Segment Open

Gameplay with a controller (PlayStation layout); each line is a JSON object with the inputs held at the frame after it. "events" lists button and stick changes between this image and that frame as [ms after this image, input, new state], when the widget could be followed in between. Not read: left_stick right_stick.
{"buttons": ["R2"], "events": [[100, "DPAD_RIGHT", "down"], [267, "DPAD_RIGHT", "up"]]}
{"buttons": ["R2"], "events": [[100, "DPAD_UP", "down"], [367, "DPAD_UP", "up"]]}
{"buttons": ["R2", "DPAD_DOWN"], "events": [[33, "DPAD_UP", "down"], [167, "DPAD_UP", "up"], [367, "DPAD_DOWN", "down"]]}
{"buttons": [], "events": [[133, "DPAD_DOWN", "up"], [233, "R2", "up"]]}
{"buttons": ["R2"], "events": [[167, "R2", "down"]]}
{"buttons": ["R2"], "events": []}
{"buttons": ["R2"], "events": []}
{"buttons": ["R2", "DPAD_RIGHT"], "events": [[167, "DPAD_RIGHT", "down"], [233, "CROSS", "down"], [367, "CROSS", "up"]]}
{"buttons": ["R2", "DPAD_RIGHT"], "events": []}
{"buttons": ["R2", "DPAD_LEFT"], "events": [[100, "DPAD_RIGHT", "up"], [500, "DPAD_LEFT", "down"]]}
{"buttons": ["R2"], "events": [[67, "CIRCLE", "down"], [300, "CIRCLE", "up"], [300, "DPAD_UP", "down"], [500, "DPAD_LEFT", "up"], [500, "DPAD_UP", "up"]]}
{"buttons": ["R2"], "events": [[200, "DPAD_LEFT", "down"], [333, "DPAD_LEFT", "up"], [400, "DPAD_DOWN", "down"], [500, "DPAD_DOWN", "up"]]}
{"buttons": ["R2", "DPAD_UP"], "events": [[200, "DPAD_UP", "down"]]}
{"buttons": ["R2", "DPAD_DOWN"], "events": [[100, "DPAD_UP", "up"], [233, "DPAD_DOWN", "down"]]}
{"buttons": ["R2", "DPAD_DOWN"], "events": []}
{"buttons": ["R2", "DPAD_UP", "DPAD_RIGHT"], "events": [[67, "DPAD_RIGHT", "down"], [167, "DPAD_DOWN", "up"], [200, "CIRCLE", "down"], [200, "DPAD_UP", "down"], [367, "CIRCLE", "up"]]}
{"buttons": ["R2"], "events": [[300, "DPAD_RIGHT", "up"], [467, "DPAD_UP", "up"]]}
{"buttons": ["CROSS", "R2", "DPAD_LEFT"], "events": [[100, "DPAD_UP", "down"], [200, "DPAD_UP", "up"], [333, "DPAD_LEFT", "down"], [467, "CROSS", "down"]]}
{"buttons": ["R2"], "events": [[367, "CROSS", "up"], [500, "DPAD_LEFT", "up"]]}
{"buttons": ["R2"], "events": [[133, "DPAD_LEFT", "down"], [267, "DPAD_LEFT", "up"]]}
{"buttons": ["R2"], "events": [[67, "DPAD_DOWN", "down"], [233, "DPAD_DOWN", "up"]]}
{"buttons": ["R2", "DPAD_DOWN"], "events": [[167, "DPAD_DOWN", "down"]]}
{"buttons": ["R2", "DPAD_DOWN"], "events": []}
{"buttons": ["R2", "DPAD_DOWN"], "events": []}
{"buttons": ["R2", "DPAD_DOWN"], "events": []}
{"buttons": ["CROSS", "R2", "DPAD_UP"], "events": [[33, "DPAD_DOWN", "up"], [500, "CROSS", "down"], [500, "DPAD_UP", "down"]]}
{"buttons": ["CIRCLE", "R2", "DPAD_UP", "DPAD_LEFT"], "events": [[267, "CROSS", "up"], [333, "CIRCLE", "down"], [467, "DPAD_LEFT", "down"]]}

Segment Closed

- [REQUIRED WORK]:
The word "CROSS" appears in some lines of the data. Copy every one of those lines.

- [THE COMPLETED TASK]:
{"buttons": ["R2", "DPAD_RIGHT"], "events": [[167, "DPAD_RIGHT", "down"], [233, "CROSS", "down"], [367, "CROSS", "up"]]}
{"buttons": ["CROSS", "R2", "DPAD_LEFT"], "events": [[100, "DPAD_UP", "down"], [200, "DPAD_UP", "up"], [333, "DPAD_LEFT", "down"], [467, "CROSS", "down"]]}
{"buttons": ["R2"], "events": [[367, "CROSS", "up"], [500, "DPAD_LEFT", "up"]]}
{"buttons": ["CROSS", "R2", "DPAD_UP"], "events": [[33, "DPAD_DOWN", "up"], [500, "CROSS", "down"], [500, "DPAD_UP", "down"]]}
{"buttons": ["CIRCLE", "R2", "DPAD_UP", "DPAD_LEFT"], "events": [[267, "CROSS", "up"], [333, "CIRCLE", "down"], [467, "DPAD_LEFT", "down"]]}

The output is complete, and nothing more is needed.